The UK will fire about 490,000 public workers as part of an austerity program to cut its deficit. The plans call for $124 billion in budget cuts over four years. The UK deficit is currently 155 billion pounds. Government department expenditures will fall 19% as part of the plans.
While the cuts may be necessary to bring down the UK deficit and begin the process of cutting the national debt, it is hard to imagine what will happen to the 490,000 workers. The UK has the same problems many developed nations do. Because of high deficits and slow growth, it may eventually have trouble raising money in the global capital markets to finance its sovereign debt.
The UK has a population of just over 62 million of which about half are of working age. That means the UK government plans to put the equivalent of 1.4% of its working population on the streets. It will be nearly impossible for the nation’s troubled economy to absorb so many workers. Many will will no longer be taxpayers, which will cut into the tax base the UK so desperately needs. In fact, quite a few of them will need government financial support.

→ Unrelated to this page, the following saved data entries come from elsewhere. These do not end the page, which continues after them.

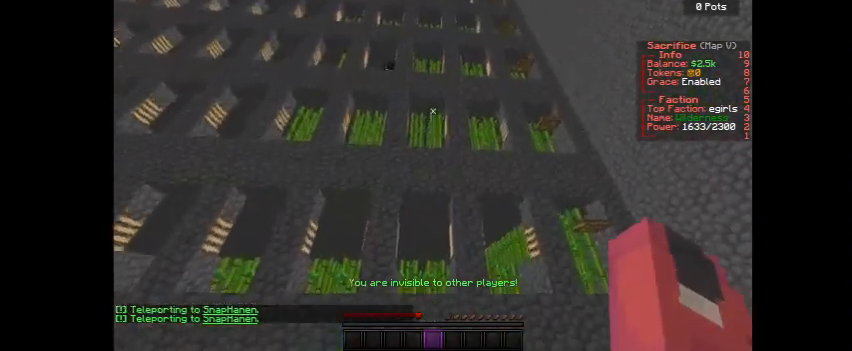
{"keys": ["s"], "mouse": [], "events": [[233, "space", "up"], [333, "s", "down"]]}
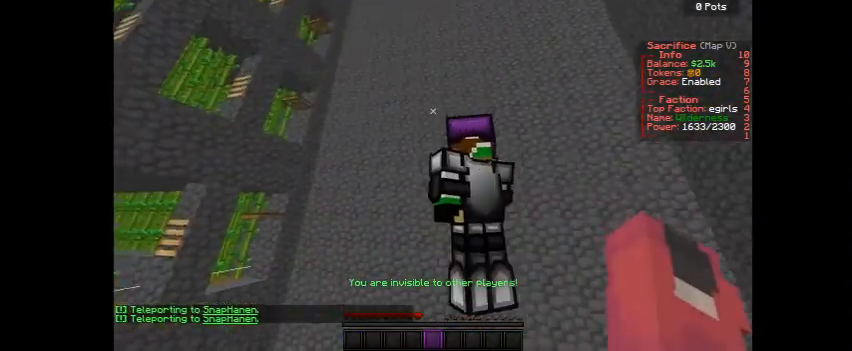
{"keys": ["a", "w"], "mouse": [], "events": [[67, "s", "up"], [467, "a", "down"], [467, "w", "down"]]}
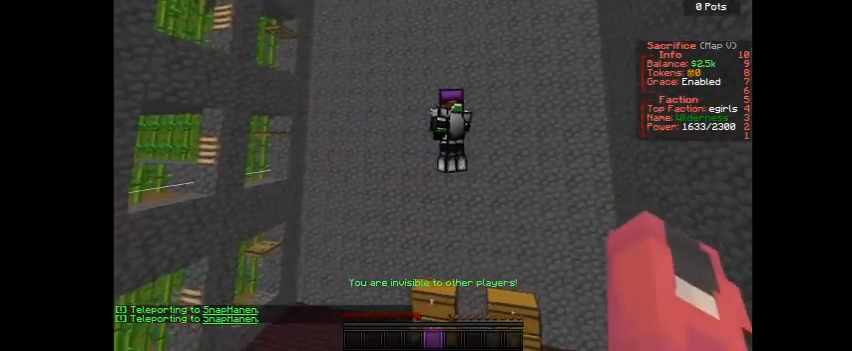
{"keys": [], "mouse": [], "events": [[133, "a", "up"], [233, "w", "up"]]}
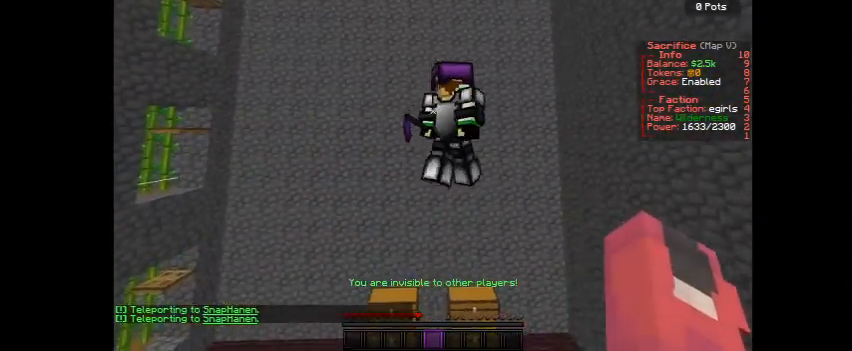
{"keys": [], "mouse": [], "events": [[200, "s", "down"], [333, "s", "up"]]}
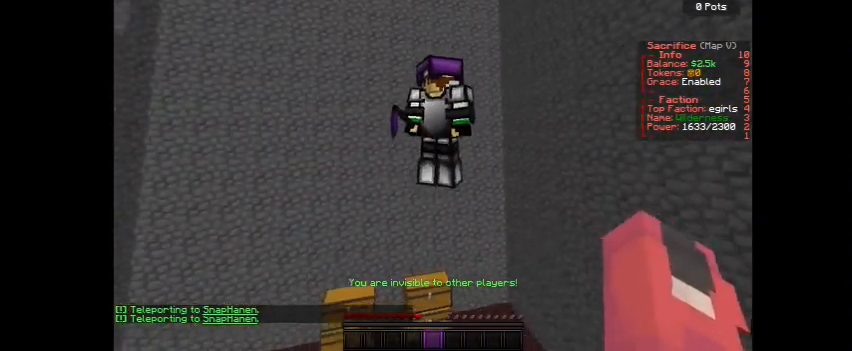
{"keys": ["s"], "mouse": [], "events": [[400, "s", "down"]]}
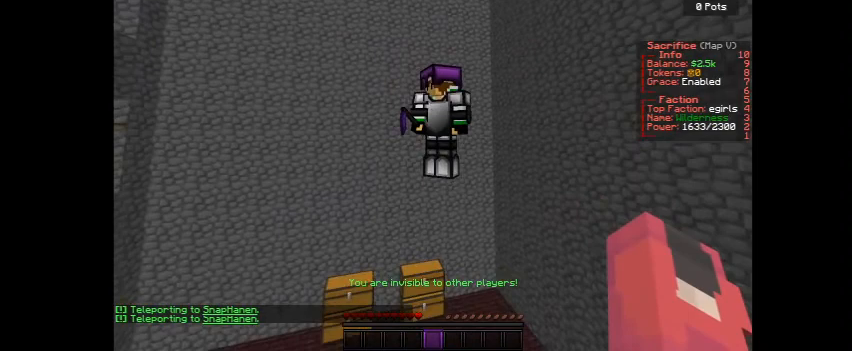
{"keys": ["space", "w"], "mouse": [], "events": [[133, "s", "up"], [333, "w", "down"], [433, "space", "down"]]}
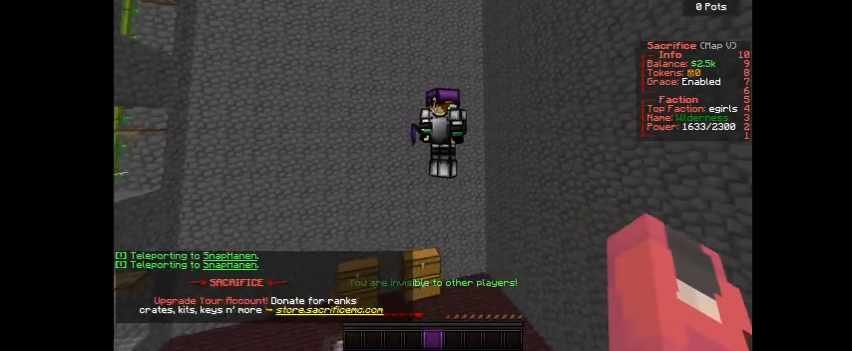
{"keys": [], "mouse": [], "events": [[33, "w", "up"], [100, "space", "up"]]}
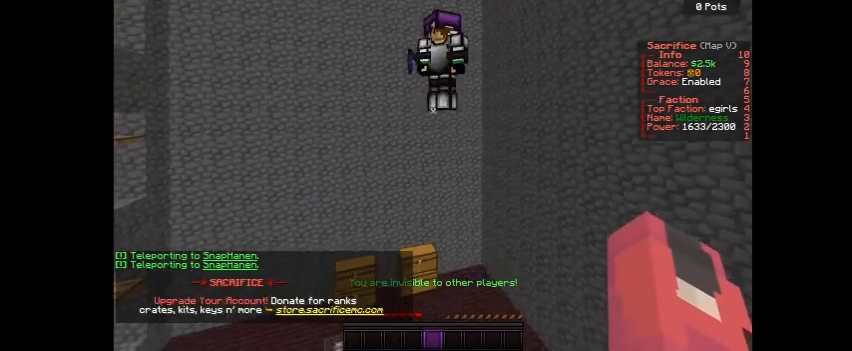
{"keys": [], "mouse": [], "events": [[133, "space", "down"], [500, "space", "up"]]}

The news gets to the heart of the austerity debate. Most economists look at the attempts to close budget gaps from the standpoint of the increased taxes which usually accompany them. These new taxes are sometimes seen as regressive. The UK, on the other hand, may face layoffs which are equally if not more regressive. The government cannot accurately predict the effect of the loss of so many taxpayers and neither can any other nation that faces the same problems.
The austerity programs put into place by governments in Europe and Japan will not bear fruit for several years–if they bear fruit at all. If they don’t bring down deficits significantly, it will be too late to hire all of those people back. The UK may find that it is better off with high public employee levels which generate revenue to offset deficits. It may regret the path it has taken.